Sobecki Piotr, Jóźwiak Rafał, Sklinda Katarzyna, Przelaskowski Artur
Applied Artificial Intelligence Laboratory, National Information Processing Institute, Warsaw, Mazowieckie, Poland.
Faculty of Mathematics and Information Science, Warsaw University of Technology, Warsaw, Poland.
PeerJ. 2021 Mar 9;9:e11006. doi: 10.7717/peerj.11006. eCollection 2021.
Prostate cancer is one of the most common cancers worldwide. Currently, convolution neural networks (CNNs) are achieving remarkable success in various computer vision tasks, and in medical imaging research. Various CNN architectures and methodologies have been applied in the field of prostate cancer diagnosis. In this work, we evaluate the impact of the adaptation of a state-of-the-art CNN architecture on domain knowledge related to problems in the diagnosis of prostate cancer. The architecture of the final CNN model was optimised on the basis of the Prostate Imaging Reporting and Data System (PI-RADS) standard, which is currently the best available indicator in the acquisition, interpretation, and reporting of prostate multi-parametric magnetic resonance imaging (mpMRI) examinations.
A dataset containing 330 suspicious findings identified using mpMRI was used. Two CNN models were subjected to comparative analysis. Both implement the concept of decision-level fusion for mpMRI data, providing a separate network for each multi-parametric series. The first model implements a simple fusion of multi-parametric features to formulate the final decision. The architecture of the second model reflects the diagnostic pathway of PI-RADS methodology, using information about a lesion's primary anatomic location within the prostate gland. Both networks were experimentally tuned to successfully classify prostate cancer changes.
The optimised knowledge-encoded model achieved slightly better classification results compared with the traditional model architecture (AUC = 0.84 vs. AUC = 0.82). We found the proposed model to achieve convergence significantly faster.

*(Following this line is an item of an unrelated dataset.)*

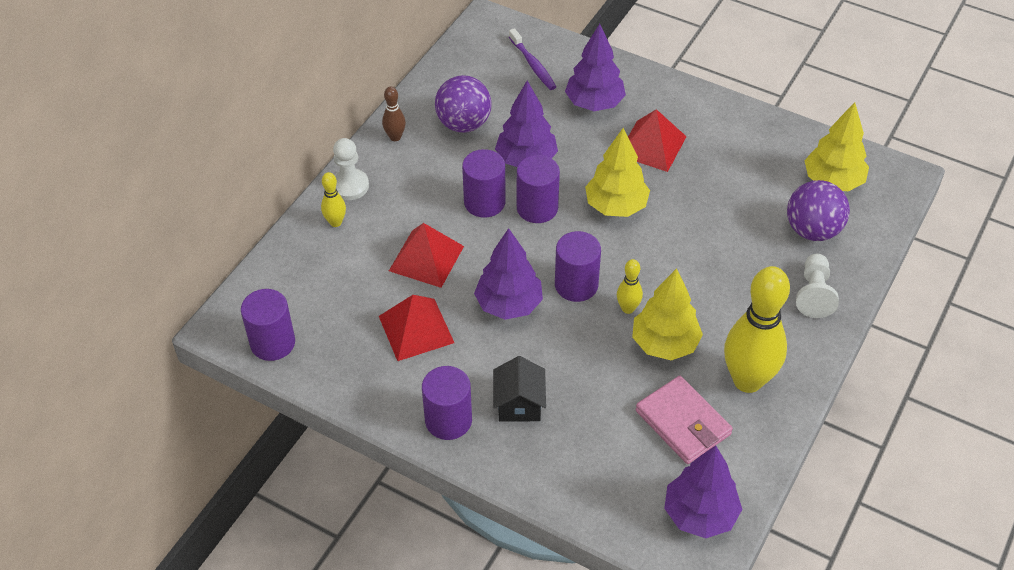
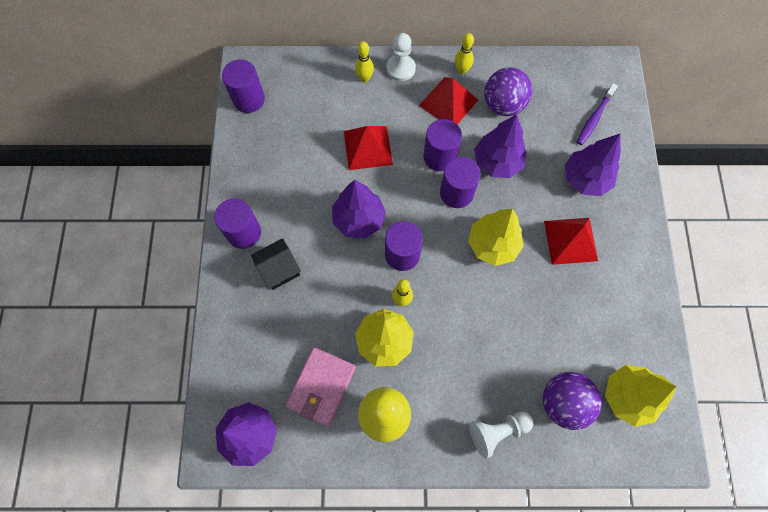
camera: 60 degrees right, 20 degrees up
(395, 137) = (461, 70): brown bowling pin -> yellow bowling pin
(416, 329) = (305, 174): red pyramid -> red pyramid (448, 103)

The final knowledge-encoded CNN model provided more stable learning performance and faster convergence to optimal diagnostic accuracy. The results fail to demonstrate that PI-RADS-based modelling of CNN architecture can significantly improve performance of prostate cancer recognition using mpMRI.
前列腺癌是全球最常见的癌症之一。目前,卷积神经网络(CNN)在各种计算机视觉任务以及医学成像研究中取得了显著成功。各种CNN架构和方法已应用于前列腺癌诊断领域。在这项工作中,我们评估了一种先进的CNN架构的适应性对与前列腺癌诊断问题相关的领域知识的影响。最终CNN模型的架构是基于前列腺影像报告和数据系统(PI-RADS)标准进行优化的,该标准是目前前列腺多参数磁共振成像(mpMRI)检查的采集、解读和报告中可用的最佳指标。
使用了一个包含通过mpMRI识别出的330个可疑发现的数据集。对两个CNN模型进行了比较分析。两者都实现了针对mpMRI数据的决策级融合概念,为每个多参数系列提供一个单独的网络。第一个模型实现了多参数特征的简单融合以形成最终决策。第二个模型的架构反映了PI-RADS方法的诊断途径,使用了关于病变在前列腺内主要解剖位置的信息。两个网络都经过实验调整以成功对前列腺癌变化进行分类。
与传统模型架构相比,优化后的知识编码模型取得了略好的分类结果(AUC = 0.84对AUC = 0.82)。我们发现所提出的模型收敛速度明显更快。
最终的知识编码CNN模型提供了更稳定的学习性能,并能更快地收敛到最佳诊断准确性。结果未能证明基于PI-RADS的CNN架构建模能显著提高使用mpMRI识别前列腺癌的性能。